Dott.ssa Eliana M. Vecchi
Laureata in Storia Romana, ha conseguito i diplomi di specializzazione in Archeologia Medievale e in Archivistica, Paleografia e Diplomatica. È attualmente presidente della Sezione Lunense dell’Istituto Internazionale di Studi Liguri, fa parte della Commissione scientifica dell’Istituto stesso ed è direttore della rivista “Giornale Storico della Lunigiana e del Territorio Lucense”, che si stampa dal 1909. È inoltre Accademico degli Imperfetti (Fivizzano), membro cooptato della “Pro Insula Tyro”, membro onorario dell’Istituto di Studi sui Conti di Lavagna e della Società Dante Alighieri, presidente dell’Associazione Culturale “Il Prione”, nonché membro della giuria del Premio letterario internazionale “Il Prione” (La Spezia) e della giuria del “Premio Lunigiana Storica per la migliore tesi di laurea” (Licciana Nardi).

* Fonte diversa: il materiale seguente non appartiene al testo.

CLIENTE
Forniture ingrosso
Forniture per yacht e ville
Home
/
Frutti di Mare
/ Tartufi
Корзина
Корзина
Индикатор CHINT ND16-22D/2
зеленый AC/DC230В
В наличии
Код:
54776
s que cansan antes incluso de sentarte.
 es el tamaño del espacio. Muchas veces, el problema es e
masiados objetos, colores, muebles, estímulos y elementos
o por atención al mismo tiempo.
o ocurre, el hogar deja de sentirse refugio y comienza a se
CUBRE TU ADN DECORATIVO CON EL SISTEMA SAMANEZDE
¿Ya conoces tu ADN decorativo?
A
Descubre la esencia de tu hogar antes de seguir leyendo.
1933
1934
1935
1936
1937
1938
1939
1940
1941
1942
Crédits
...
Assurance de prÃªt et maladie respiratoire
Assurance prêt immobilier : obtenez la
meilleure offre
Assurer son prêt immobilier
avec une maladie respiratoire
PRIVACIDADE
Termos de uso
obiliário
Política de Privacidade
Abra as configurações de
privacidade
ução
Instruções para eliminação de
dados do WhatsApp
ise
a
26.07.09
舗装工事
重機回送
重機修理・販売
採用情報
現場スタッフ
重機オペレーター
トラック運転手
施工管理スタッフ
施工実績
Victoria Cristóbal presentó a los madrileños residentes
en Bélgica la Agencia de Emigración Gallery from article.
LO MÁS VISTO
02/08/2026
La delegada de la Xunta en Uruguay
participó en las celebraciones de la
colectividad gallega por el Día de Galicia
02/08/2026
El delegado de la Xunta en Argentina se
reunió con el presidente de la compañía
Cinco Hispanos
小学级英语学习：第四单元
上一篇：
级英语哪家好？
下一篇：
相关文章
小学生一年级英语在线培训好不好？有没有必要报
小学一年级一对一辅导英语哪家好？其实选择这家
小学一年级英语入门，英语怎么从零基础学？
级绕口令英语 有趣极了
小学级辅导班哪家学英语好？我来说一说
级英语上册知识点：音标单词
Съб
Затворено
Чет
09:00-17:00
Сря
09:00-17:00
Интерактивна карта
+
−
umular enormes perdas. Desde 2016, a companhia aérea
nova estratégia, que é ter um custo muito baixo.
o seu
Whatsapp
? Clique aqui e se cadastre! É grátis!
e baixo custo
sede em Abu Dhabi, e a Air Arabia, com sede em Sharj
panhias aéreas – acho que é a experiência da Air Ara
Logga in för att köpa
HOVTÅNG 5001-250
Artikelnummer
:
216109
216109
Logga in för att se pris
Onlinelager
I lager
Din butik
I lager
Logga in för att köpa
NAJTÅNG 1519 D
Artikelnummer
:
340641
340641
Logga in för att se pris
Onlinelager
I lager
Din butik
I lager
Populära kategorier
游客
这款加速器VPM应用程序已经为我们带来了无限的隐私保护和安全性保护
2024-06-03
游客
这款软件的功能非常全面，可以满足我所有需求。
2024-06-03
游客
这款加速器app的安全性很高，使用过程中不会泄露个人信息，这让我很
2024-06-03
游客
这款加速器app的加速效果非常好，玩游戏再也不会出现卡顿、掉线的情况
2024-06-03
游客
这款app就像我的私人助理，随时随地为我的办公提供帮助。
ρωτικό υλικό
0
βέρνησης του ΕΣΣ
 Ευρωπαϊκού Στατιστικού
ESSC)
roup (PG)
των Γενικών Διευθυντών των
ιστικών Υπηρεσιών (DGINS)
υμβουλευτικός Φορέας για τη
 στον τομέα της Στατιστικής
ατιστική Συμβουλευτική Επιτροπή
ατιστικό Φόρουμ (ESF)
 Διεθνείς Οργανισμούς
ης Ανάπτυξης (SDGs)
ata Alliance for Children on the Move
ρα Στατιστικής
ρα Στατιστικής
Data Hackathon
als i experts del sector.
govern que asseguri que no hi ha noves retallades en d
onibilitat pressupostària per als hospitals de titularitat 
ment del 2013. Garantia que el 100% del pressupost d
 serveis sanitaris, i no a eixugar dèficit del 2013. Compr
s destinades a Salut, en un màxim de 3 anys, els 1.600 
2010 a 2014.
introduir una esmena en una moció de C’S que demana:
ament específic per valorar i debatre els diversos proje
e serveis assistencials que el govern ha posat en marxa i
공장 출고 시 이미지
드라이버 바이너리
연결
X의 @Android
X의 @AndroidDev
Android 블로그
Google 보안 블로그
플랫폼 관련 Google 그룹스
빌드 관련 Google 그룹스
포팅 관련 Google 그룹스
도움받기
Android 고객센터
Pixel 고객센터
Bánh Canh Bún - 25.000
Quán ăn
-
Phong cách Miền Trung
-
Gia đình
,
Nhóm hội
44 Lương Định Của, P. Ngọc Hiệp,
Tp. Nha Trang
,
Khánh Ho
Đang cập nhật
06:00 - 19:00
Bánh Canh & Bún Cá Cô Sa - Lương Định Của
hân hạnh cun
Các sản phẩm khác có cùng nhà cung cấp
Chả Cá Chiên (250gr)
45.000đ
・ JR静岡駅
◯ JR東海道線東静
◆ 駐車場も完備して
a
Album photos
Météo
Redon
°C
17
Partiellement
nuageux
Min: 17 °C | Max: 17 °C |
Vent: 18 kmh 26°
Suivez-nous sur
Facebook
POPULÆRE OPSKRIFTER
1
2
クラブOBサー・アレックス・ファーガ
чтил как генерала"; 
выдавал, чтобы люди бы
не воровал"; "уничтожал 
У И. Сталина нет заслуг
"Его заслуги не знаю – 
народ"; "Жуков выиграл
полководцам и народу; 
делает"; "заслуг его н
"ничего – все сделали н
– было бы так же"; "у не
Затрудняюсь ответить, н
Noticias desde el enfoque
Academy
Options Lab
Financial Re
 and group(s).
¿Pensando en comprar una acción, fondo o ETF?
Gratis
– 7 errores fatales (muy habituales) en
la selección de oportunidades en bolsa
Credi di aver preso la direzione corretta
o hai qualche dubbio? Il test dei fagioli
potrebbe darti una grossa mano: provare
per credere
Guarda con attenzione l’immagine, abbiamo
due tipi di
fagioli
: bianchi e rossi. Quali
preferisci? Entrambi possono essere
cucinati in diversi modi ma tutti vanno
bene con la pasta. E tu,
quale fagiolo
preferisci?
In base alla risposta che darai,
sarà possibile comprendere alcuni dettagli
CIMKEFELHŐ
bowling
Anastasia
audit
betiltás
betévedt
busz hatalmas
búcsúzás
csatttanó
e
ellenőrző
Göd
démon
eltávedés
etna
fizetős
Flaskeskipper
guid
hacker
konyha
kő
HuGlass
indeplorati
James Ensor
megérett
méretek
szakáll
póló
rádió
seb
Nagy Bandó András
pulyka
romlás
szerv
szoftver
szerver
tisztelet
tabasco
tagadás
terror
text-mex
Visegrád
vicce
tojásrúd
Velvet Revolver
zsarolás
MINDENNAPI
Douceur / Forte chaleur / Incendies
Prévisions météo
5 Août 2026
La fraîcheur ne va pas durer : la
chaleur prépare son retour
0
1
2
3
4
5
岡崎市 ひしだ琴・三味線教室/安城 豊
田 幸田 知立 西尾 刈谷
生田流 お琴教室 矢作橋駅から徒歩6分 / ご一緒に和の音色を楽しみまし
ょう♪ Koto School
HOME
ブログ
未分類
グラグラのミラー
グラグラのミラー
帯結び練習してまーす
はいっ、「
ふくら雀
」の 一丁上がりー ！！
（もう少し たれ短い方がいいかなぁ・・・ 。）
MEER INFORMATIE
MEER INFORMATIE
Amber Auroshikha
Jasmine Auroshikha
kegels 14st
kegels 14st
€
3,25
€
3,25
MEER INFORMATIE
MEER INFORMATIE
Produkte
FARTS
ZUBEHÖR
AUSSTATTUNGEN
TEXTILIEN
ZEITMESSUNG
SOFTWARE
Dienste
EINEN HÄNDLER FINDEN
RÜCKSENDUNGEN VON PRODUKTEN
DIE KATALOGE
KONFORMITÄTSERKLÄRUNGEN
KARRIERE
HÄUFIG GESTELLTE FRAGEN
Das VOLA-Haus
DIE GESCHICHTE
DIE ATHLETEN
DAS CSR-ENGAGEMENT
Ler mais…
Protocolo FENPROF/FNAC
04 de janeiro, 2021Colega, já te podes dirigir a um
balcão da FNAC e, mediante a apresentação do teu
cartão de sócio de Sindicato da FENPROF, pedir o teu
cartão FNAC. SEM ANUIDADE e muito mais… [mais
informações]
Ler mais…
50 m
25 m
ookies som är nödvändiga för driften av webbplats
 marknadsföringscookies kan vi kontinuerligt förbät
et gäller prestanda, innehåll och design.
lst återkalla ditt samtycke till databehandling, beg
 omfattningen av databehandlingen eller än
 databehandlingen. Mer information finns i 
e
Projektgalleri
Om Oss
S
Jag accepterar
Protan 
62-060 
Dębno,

Come già ispettore onorario della Soprintendenza per i Beni Archeologici della Liguria ha segnalato importanti siti, quali la necropoli protostorica di Ameglia e l’insediamento dell’età del ferro del sito di San Venerio (SP), contribuito al recupero della statua stele di Calice, diretto scavi e partecipato a progetti di ricerca di archeologia cristiana, particolarmente sul monastero del Tino e i suoi possessi. Ha collaborato con Augusto C. Ambrosi all’allestimento del Museo delle Statue Stele di Pontremoli (1975), oggi a Lui intitolato, ed al Museo diocesano di Pontremoli, sotto la direzione di Nicola Gallo. Svolge attività di ricerca e formazione con Università, enti locali e numerose organizzazioni culturali, ha contribuito all'organizzazione di mostre e convegni storico-archeologici di carattere regionale, nazionale ed internazionale, fra cui si ricordano le giornate di studio dedicate al papa Niccolò V nei suoi rapporti con il papato e gli stati regionali del Quattrocento, di cui ha curato gli atti, i due convegni, con relatori anche internazionali, nelle celebrazioni per i 700 anni della venuta di Dante in Lunigiana e, recentemente di quello  dedicato alla devozione alla Santa Croce in Lunigiana, nonché membro della commissione scientifica del Progetto europeo Interreg III Medocc “Castrum”. È autrice di oltre 50 saggi sull’architettura, scultura ed epigrafia altomedievale e romanica lunigianese, su strutture viarie e difensive medioevali e rinascimentali, su istituzioni ecclesiastiche e personaggi della Lunigiana medievale; ha edito fondi archivistici nobiliari privati.